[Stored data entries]

┌──

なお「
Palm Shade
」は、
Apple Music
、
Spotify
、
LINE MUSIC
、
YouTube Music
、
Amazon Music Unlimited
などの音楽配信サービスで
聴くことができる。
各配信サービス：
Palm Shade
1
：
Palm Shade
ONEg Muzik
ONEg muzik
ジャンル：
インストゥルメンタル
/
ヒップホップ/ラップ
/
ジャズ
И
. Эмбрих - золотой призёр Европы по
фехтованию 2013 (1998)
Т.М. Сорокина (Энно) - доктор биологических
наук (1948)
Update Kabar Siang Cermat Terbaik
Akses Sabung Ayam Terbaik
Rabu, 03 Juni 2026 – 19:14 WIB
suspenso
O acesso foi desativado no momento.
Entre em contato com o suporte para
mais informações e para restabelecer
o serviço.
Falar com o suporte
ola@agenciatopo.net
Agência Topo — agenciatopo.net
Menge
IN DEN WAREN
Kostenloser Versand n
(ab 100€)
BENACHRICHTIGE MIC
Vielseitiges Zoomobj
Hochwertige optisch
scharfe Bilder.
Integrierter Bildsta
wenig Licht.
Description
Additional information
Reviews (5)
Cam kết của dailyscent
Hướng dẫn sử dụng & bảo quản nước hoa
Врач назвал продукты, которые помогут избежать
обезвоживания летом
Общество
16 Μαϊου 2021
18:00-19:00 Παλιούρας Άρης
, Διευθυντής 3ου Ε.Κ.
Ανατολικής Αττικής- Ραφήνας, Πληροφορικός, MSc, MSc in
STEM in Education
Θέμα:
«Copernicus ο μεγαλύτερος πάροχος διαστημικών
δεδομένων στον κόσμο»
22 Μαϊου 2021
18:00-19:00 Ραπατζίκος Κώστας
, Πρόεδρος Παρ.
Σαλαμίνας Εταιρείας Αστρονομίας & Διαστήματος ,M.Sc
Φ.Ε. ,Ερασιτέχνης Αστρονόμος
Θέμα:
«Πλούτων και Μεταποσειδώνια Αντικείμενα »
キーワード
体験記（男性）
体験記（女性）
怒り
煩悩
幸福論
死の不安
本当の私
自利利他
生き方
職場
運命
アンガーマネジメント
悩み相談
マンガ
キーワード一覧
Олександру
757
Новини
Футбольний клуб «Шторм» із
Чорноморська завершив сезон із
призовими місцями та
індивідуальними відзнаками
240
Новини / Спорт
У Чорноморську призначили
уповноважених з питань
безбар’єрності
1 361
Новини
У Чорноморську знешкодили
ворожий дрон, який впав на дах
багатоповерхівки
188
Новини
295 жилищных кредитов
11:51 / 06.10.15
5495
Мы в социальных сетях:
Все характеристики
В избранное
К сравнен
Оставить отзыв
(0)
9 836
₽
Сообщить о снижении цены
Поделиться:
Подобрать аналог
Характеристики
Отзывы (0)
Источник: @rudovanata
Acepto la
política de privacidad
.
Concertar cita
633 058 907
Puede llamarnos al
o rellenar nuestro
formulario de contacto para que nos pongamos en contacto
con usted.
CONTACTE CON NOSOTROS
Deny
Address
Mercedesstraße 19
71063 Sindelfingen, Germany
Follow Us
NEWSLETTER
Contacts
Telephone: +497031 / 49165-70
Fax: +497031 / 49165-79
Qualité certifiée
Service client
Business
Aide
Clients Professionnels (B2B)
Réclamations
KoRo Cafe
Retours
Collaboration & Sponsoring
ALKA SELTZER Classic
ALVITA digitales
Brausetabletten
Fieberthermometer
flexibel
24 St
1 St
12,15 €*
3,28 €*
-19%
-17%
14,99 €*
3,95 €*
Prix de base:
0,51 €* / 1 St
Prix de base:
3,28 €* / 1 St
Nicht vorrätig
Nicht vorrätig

└──

- Problem to solve -
Set down each entry again, exactly as written.

- Result -
なお「
Palm Shade
」は、
Apple Music
、
Spotify
、
LINE MUSIC
、
YouTube Music
、
Amazon Music Unlimited
などの音楽配信サービスで
聴くことができる。
各配信サービス：
Palm Shade
1
：
Palm Shade
ONEg Muzik
ONEg muzik
ジャンル：
インストゥルメンタル
/
ヒップホップ/ラップ
/
ジャズ
И
. Эмбрих - золотой призёр Европы по
фехтованию 2013 (1998)
Т.М. Сорокина (Энно) - доктор биологических
наук (1948)
Update Kabar Siang Cermat Terbaik
Akses Sabung Ayam Terbaik
Rabu, 03 Juni 2026 – 19:14 WIB
suspenso
O acesso foi desativado no momento.
Entre em contato com o suporte para
mais informações e para restabelecer
o serviço.
Falar com o suporte
ola@agenciatopo.net
Agência Topo — agenciatopo.net
Menge
IN DEN WAREN
Kostenloser Versand n
(ab 100€)
BENACHRICHTIGE MIC
Vielseitiges Zoomobj
Hochwertige optisch
scharfe Bilder.
Integrierter Bildsta
wenig Licht.
Description
Additional information
Reviews (5)
Cam kết của dailyscent
Hướng dẫn sử dụng & bảo quản nước hoa
Врач назвал продукты, которые помогут избежать
обезвоживания летом
Общество
16 Μαϊου 2021
18:00-19:00 Παλιούρας Άρης
, Διευθυντής 3ου Ε.Κ.
Ανατολικής Αττικής- Ραφήνας, Πληροφορικός, MSc, MSc in
STEM in Education
Θέμα:
«Copernicus ο μεγαλύτερος πάροχος διαστημικών
δεδομένων στον κόσμο»
22 Μαϊου 2021
18:00-19:00 Ραπατζίκος Κώστας
, Πρόεδρος Παρ.
Σαλαμίνας Εταιρείας Αστρονομίας & Διαστήματος ,M.Sc
Φ.Ε. ,Ερασιτέχνης Αστρονόμος
Θέμα:
«Πλούτων και Μεταποσειδώνια Αντικείμενα »
キーワード
体験記（男性）
体験記（女性）
怒り
煩悩
幸福論
死の不安
本当の私
自利利他
生き方
職場
運命
アンガーマネジメント
悩み相談
マンガ
キーワード一覧
Олександру
757
Новини
Футбольний клуб «Шторм» із
Чорноморська завершив сезон із
призовими місцями та
індивідуальними відзнаками
240
Новини / Спорт
У Чорноморську призначили
уповноважених з питань
безбар’єрності
1 361
Новини
У Чорноморську знешкодили
ворожий дрон, який впав на дах
багатоповерхівки
188
Новини
295 жилищных кредитов
11:51 / 06.10.15
5495
Мы в социальных сетях:
Все характеристики
В избранное
К сравнен
Оставить отзыв
(0)
9 836
₽
Сообщить о снижении цены
Поделиться:
Подобрать аналог
Характеристики
Отзывы (0)
Источник: @rudovanata
Acepto la
política de privacidad
.
Concertar cita
633 058 907
Puede llamarnos al
o rellenar nuestro
formulario de contacto para que nos pongamos en contacto
con usted.
CONTACTE CON NOSOTROS
Deny
Address
Mercedesstraße 19
71063 Sindelfingen, Germany
Follow Us
NEWSLETTER
Contacts
Telephone: +497031 / 49165-70
Fax: +497031 / 49165-79
Qualité certifiée
Service client
Business
Aide
Clients Professionnels (B2B)
Réclamations
KoRo Cafe
Retours
Collaboration & Sponsoring
ALKA SELTZER Classic
ALVITA digitales
Brausetabletten
Fieberthermometer
flexibel
24 St
1 St
12,15 €*
3,28 €*
-19%
-17%
14,99 €*
3,95 €*
Prix de base:
0,51 €* / 1 St
Prix de base:
3,28 €* / 1 St
Nicht vorrätig
Nicht vorrätig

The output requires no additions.